═════ Records for processing
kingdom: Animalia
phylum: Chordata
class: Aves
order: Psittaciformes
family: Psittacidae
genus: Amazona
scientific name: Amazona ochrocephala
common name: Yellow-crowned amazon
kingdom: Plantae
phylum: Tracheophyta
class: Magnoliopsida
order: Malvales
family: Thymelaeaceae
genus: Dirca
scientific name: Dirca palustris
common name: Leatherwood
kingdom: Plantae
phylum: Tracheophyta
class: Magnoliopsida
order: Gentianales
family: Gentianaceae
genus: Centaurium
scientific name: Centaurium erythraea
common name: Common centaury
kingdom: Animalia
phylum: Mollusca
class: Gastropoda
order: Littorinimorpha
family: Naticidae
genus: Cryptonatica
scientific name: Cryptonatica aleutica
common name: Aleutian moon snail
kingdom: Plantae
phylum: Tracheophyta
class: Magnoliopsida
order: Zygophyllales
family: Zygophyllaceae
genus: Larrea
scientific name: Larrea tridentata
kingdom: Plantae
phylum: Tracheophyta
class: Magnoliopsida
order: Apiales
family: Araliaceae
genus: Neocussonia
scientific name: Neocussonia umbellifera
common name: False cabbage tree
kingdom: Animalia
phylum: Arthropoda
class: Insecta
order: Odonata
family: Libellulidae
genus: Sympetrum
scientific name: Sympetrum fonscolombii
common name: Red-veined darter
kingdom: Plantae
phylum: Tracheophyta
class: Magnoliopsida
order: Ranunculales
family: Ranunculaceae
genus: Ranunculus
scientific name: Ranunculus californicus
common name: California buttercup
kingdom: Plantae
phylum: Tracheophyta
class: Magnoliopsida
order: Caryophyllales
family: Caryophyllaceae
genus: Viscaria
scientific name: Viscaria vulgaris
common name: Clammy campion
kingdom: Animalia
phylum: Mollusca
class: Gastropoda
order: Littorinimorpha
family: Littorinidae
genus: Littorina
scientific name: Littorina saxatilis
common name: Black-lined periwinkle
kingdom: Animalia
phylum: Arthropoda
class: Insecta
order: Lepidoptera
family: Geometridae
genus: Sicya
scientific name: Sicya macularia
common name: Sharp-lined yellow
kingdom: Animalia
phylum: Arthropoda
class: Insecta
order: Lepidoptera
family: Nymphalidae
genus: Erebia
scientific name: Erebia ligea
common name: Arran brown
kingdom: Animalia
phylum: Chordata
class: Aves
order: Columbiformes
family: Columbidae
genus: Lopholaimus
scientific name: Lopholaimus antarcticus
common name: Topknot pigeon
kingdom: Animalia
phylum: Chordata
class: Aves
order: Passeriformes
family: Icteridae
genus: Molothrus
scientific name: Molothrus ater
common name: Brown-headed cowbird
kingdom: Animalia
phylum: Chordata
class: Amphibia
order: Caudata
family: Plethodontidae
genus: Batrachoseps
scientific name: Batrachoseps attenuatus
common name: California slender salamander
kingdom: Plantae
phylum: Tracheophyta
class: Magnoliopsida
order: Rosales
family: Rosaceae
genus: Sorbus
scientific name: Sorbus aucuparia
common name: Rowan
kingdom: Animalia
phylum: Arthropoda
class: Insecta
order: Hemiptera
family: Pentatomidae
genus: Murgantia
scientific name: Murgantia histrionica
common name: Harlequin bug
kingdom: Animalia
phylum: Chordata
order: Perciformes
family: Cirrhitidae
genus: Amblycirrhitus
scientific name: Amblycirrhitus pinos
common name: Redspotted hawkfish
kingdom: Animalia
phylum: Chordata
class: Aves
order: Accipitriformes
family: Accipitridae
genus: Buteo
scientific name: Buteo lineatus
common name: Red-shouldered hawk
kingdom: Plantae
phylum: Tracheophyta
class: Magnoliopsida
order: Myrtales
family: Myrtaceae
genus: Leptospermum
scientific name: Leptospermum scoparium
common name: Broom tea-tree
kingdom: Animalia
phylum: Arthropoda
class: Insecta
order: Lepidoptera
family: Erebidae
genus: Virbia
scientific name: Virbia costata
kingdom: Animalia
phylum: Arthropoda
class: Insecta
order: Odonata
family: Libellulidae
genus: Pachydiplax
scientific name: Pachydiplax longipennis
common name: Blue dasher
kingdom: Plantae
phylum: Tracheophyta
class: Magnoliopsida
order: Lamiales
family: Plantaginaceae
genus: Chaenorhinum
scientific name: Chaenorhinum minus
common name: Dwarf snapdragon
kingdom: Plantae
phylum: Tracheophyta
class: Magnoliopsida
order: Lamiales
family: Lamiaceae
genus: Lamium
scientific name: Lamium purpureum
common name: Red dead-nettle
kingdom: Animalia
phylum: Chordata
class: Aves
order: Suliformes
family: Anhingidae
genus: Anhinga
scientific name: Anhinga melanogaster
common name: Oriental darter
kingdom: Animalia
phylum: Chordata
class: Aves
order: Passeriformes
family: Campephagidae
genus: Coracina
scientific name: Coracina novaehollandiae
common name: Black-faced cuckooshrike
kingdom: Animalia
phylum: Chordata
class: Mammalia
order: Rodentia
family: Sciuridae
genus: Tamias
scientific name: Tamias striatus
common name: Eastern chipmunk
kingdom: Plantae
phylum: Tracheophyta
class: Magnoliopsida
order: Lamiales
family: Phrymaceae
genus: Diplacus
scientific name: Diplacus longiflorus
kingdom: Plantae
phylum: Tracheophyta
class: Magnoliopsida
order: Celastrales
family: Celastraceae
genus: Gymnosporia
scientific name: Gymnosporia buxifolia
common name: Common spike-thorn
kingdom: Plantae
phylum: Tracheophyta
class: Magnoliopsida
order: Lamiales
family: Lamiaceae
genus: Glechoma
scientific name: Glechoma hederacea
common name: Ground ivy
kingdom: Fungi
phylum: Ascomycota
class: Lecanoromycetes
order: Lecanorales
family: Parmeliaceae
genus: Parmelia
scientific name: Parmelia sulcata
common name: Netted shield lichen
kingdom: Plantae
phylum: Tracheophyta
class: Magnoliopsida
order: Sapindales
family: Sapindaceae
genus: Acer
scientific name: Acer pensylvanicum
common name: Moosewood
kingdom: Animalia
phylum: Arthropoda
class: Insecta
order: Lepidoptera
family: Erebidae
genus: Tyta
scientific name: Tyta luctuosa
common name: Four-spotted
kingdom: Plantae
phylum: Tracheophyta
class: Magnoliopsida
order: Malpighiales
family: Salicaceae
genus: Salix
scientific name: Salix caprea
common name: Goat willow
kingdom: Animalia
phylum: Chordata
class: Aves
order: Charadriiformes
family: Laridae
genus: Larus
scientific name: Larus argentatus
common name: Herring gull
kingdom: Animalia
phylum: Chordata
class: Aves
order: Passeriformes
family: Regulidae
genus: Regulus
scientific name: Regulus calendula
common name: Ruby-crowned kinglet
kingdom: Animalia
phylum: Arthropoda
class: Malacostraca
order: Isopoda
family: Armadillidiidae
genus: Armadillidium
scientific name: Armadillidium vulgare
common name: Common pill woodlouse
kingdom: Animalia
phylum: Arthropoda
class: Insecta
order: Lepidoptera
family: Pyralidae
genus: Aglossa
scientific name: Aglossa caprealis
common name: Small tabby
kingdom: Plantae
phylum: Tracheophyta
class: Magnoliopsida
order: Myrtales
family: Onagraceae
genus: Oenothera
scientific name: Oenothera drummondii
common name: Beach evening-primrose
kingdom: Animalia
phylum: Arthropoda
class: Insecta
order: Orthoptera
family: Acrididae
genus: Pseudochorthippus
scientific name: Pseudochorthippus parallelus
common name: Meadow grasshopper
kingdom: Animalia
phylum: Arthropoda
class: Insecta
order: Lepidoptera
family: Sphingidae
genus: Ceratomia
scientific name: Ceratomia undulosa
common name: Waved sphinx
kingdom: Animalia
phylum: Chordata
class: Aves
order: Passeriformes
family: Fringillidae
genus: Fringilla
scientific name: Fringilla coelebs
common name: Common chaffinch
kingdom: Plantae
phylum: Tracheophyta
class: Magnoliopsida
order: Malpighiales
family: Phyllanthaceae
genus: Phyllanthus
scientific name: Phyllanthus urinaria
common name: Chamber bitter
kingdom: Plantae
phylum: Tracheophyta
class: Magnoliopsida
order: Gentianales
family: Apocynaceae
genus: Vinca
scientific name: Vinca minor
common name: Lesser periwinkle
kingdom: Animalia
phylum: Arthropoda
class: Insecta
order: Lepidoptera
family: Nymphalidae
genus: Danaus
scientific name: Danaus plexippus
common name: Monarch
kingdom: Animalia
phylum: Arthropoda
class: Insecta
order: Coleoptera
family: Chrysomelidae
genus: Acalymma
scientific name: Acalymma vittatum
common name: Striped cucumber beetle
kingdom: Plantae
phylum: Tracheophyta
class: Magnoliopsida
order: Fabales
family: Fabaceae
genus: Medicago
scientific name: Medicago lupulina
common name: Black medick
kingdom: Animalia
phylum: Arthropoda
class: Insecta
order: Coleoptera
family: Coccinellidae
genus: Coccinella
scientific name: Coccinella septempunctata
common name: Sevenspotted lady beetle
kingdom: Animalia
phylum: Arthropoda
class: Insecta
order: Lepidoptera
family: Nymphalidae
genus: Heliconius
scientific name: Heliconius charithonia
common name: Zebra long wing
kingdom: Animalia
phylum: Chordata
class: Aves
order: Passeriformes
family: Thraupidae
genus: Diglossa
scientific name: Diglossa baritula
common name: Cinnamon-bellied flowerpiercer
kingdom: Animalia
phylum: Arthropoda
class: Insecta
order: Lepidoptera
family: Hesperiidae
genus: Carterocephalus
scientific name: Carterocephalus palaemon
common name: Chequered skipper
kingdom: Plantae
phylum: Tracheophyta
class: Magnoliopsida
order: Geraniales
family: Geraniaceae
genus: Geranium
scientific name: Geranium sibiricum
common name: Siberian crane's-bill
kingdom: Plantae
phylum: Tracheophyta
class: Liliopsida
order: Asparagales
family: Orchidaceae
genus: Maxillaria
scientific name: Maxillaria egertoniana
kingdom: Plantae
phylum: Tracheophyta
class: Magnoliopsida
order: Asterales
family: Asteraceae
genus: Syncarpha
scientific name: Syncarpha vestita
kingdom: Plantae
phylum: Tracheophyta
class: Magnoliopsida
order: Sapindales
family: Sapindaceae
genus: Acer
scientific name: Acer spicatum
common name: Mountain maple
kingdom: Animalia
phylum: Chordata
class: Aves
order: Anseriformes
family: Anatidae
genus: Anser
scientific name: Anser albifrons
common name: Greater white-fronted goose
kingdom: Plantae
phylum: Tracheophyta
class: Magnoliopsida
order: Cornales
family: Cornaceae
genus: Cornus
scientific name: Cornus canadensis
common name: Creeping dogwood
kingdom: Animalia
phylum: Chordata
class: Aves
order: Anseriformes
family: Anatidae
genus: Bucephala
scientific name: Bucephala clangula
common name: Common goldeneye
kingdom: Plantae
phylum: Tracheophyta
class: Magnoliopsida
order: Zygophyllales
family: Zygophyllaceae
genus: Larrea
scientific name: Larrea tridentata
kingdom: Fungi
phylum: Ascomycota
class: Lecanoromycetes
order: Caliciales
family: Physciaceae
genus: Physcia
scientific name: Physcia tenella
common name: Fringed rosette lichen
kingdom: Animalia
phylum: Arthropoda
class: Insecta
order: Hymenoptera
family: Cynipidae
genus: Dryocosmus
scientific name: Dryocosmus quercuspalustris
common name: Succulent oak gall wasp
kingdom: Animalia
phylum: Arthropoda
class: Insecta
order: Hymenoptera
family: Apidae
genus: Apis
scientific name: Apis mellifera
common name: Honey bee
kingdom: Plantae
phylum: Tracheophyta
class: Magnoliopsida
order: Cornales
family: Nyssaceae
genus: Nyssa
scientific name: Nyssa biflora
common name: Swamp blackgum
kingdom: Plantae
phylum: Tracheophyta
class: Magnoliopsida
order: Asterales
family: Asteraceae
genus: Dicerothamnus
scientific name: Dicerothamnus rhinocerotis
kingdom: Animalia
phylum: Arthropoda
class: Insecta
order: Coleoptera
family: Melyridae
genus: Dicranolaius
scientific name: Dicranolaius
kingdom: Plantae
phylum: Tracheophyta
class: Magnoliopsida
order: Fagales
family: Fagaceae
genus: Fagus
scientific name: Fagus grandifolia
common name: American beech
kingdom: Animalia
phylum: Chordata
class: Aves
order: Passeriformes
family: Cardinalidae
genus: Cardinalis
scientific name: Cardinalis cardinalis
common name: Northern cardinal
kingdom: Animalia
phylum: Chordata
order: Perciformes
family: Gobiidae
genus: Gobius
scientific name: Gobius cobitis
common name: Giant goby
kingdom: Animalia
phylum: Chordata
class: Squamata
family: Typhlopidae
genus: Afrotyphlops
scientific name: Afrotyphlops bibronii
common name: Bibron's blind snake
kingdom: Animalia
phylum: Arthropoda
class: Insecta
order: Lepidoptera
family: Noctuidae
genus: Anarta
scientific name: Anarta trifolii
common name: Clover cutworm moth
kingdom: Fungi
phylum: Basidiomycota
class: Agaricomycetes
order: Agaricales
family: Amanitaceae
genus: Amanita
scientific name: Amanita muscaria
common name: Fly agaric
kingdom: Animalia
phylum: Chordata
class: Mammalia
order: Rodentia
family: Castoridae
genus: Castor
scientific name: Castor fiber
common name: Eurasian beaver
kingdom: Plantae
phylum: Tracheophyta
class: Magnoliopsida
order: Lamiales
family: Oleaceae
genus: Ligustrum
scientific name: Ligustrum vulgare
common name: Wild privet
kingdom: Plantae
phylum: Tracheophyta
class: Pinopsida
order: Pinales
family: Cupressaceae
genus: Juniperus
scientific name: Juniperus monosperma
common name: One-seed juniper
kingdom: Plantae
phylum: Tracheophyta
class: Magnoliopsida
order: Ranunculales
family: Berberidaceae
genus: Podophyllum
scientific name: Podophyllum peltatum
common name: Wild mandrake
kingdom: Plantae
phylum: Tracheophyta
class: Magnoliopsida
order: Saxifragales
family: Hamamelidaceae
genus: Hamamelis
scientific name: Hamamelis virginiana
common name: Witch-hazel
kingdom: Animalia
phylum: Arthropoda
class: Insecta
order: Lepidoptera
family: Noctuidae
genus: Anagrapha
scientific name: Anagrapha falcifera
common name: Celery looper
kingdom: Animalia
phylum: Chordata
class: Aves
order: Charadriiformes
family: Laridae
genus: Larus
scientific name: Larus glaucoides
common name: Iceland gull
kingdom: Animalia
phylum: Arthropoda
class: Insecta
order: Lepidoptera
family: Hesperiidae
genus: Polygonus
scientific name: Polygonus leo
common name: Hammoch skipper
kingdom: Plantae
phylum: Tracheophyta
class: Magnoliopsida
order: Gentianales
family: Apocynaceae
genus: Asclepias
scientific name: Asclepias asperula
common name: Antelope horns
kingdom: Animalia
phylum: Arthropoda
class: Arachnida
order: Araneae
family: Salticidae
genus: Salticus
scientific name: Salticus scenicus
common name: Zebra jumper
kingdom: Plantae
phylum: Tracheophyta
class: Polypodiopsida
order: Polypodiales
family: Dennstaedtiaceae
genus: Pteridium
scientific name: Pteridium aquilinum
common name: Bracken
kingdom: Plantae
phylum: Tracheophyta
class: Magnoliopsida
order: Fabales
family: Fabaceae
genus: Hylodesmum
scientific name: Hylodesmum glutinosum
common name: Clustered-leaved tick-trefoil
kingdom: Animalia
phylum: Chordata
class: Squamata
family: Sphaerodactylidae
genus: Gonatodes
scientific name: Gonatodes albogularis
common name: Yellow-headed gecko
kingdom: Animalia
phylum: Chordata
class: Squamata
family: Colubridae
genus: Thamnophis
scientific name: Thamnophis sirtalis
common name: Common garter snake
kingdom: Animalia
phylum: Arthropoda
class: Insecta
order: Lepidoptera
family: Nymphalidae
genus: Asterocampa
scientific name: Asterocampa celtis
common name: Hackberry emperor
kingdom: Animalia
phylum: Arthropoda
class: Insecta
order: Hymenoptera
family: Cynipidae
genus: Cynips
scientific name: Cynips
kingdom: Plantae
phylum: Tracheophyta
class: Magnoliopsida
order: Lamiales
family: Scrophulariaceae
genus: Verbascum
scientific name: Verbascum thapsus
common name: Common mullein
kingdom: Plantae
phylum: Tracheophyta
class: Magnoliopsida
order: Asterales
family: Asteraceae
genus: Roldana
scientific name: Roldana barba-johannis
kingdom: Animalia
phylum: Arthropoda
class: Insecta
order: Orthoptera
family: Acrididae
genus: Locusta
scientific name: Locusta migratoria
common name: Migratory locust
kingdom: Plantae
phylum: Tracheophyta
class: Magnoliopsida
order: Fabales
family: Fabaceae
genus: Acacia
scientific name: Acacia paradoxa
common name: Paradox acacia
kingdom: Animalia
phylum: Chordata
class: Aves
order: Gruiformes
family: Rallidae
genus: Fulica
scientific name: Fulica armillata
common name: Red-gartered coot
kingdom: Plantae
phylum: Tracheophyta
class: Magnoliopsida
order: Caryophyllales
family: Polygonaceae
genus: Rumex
══════════
* Problem statement
Starting at the line containing "common name: Paradox acacia" and ending at the last line, reproduce these lines with "common name" replaced by "vernacular name" and nothing else altered.

* Final result
vernacular name: Paradox acacia
kingdom: Animalia
phylum: Chordata
class: Aves
order: Gruiformes
family: Rallidae
genus: Fulica
scientific name: Fulica armillata
vernacular name: Red-gartered coot
kingdom: Plantae
phylum: Tracheophyta
class: Magnoliopsida
order: Caryophyllales
family: Polygonaceae
genus: Rumex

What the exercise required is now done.